Last night, I visited two music places.
The first was the Wombworks studio, where producer Pat Tirano and I had a brief but somewhat wide-ranging discussion on things musical. A lot of what we discussed is off the record, of course, but suffice to say that I did learn that the frightfully short list of the Chapman stick’s users, past or present, in this country, included someone from one of the best heavy metal bands in town. He sold his Stick, unfortunately, or he would have caught on to what Abby Clutario was doing.

On that note, I went over to Freedom Bar just fifteen minutes before the show actually started. Abby and the Fuseboxx people played second that night, the first act being a singer-songwriter from Leyte whose work reminded me a bit of the early work of Davaoeno musician Joey Ayala. Tonight was one of their better performances, and the equipment really helped this time. For the first time, listeners could clearly hear the Chapman stick, whose seeming inaudibility was a frequent concern for some at live gigs. The amps helped, claims Abby.
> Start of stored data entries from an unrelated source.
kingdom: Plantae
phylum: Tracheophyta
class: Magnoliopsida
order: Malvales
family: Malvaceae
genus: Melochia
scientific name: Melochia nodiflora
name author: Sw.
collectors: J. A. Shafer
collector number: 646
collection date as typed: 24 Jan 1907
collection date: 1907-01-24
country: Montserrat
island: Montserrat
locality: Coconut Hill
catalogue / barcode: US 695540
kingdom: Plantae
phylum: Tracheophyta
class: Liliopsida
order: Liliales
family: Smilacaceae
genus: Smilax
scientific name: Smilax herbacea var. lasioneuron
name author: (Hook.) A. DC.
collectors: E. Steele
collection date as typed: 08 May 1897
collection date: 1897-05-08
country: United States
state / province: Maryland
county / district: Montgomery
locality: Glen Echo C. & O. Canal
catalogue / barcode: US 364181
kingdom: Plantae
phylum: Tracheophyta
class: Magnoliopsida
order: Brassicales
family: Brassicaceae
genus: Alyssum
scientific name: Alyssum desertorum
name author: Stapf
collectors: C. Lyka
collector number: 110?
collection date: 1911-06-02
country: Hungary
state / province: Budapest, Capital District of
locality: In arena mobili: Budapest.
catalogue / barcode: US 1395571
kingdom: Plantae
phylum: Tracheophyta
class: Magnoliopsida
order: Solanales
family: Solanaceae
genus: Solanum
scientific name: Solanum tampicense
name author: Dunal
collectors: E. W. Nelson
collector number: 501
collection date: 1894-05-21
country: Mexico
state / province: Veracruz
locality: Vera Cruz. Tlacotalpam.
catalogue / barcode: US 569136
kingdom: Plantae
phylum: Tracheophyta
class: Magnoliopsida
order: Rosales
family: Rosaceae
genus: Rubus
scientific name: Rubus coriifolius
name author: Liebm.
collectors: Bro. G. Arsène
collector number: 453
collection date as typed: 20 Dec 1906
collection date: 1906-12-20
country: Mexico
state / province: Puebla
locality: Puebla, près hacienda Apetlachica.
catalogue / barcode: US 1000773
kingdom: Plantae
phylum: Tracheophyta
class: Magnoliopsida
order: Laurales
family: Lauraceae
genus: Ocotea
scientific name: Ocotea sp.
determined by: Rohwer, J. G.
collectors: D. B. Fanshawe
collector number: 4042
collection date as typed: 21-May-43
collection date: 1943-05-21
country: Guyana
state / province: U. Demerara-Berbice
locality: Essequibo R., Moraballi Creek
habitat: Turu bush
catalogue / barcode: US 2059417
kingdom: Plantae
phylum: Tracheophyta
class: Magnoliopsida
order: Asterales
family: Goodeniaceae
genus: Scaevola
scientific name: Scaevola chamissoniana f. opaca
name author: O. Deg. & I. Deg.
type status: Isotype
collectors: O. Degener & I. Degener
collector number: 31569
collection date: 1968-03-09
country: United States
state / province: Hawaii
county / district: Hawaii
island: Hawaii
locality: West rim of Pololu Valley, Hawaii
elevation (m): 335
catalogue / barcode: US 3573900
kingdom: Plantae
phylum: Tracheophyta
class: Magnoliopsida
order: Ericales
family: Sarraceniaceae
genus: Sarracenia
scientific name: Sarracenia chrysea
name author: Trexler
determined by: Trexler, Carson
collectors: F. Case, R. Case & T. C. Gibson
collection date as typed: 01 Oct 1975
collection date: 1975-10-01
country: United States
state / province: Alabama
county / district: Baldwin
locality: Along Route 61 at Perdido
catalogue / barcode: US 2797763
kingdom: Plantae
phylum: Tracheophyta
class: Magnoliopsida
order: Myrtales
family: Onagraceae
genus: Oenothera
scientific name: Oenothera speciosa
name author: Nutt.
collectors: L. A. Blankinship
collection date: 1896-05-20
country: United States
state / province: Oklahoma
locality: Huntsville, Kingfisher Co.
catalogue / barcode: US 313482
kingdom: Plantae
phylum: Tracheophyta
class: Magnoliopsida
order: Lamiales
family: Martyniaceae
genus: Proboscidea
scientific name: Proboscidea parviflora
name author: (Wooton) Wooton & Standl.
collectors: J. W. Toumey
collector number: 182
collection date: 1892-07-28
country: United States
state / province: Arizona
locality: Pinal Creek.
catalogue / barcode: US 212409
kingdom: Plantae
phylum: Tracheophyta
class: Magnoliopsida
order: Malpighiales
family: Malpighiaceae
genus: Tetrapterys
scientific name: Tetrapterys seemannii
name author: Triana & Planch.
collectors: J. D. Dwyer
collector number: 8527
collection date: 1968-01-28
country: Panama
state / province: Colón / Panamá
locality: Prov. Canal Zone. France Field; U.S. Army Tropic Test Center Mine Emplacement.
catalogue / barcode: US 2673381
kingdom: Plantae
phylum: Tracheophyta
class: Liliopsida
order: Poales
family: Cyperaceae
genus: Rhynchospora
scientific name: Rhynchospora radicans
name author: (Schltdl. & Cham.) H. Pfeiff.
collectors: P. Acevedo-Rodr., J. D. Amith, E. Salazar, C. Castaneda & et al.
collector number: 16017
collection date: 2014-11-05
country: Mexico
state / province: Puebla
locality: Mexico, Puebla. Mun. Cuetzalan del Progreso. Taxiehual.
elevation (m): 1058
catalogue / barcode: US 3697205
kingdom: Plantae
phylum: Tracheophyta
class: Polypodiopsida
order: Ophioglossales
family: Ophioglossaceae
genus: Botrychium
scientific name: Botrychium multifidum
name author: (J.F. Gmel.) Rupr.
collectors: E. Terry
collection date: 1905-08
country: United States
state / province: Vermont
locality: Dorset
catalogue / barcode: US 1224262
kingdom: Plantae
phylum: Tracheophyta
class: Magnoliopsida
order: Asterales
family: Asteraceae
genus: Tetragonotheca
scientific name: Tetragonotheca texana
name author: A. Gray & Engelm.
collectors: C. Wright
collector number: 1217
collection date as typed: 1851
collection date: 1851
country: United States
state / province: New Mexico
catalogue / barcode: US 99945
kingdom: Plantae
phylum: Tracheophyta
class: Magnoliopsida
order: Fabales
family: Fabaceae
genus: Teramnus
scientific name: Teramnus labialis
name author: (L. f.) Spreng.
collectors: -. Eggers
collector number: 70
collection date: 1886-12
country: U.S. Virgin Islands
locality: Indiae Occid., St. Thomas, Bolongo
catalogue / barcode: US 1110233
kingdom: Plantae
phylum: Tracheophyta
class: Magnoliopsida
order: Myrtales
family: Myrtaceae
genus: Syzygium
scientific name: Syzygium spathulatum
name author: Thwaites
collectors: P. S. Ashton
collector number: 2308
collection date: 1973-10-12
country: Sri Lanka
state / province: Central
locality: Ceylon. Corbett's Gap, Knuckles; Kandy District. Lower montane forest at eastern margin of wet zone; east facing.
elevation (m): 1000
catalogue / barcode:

I interviewed her and a number of people that night for a story I am doing on the Admit One production. For the first time, I was there at the end. But it dawned on me that I had been preparing for this for sixteen years now. It became clear that when Dicta License performed, closing the night, it was a Shirley Beans quasi-reunion. This was a band which lasted only a few years but whose legacy is pretty remarkable. “You don’t control the music,” Pat told me last night, “the music takes you.” And the music took my friends from high school in all sorts of directions. (Ciudad, the other rock band from my batch, lasted far longer intact–they are now 17 years old. Now figure out my age!)

One friend whom I have been persuading to go out and watch rock gigs was exploring the idea of a history of contemporary Philiipine music. I was told this would be an overwhelming task–there are plenty of great musicians outside of Manila. Just last month I saw a group of interesting jazz performers up in Baguio at the last Folk U gig there. Pat and I agree though that more people should be writing about music here. And those who are inclined need to think about a different approach. Perhaps we can revisit Eric Caruncho’s work of telling the stories of music and musicians and take on that task.

After all, if there is anything my background taught me, narrative is the way we make sense of time and the world we live in. I think that while there is room for the silences of wonder, we nevertheless have to speak about music. For as long as our horizons are expanded by our exposure to music around here, there is truly more to tell.